# Combined hypothesis testing

This notebook combines and integrates the entire analysis workflow. It tests whether
- there was an increase in potential reproducibility in Agile papers after the introduction of the guidelines in 2020 (A)
- there was an increase in potential reproducibilit in GIScience papers after that introduction (B)
- there was a difference in increase between the two conference series (C)

## Preliminaries: preparing data and analysis functions

This sections loads and prepares the input data, and provides the functions necessary for the hypothesis testing. It only needs to be run once. All later sections depend on this one, but are independent from one another.

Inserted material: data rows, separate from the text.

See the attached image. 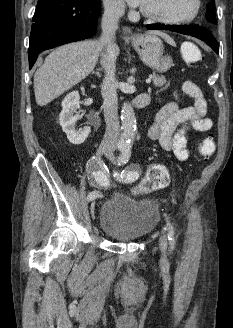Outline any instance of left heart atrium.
Instances as JSON below:
<instances>
[{"instance_id":"left-heart-atrium-1","label":"left heart atrium","mask_w":233,"mask_h":328,"mask_svg":"<svg viewBox=\"0 0 233 328\" xmlns=\"http://www.w3.org/2000/svg\"><path fill=\"white\" fill-rule=\"evenodd\" d=\"M127 3L133 7L141 6L144 0H126Z\"/></svg>"}]
</instances>
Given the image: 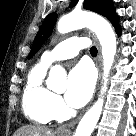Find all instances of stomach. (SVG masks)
Masks as SVG:
<instances>
[{
    "mask_svg": "<svg viewBox=\"0 0 136 136\" xmlns=\"http://www.w3.org/2000/svg\"><path fill=\"white\" fill-rule=\"evenodd\" d=\"M58 136H69L68 134H59Z\"/></svg>",
    "mask_w": 136,
    "mask_h": 136,
    "instance_id": "0dacf381",
    "label": "stomach"
}]
</instances>
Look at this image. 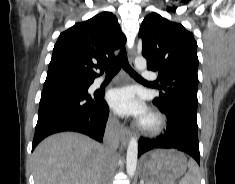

That means you can explore different variable settings for the hypotheses without interfering with each other. 

### Setup and prepare data
You can set global variables after the necessary libraries are loaded, then the data is loaded and preprocessed. 

The script assumes that the available data is a CSV file with the following relevant columns and variable values (for detailed explanations of the UDAO scheme, see the corresponding paper). 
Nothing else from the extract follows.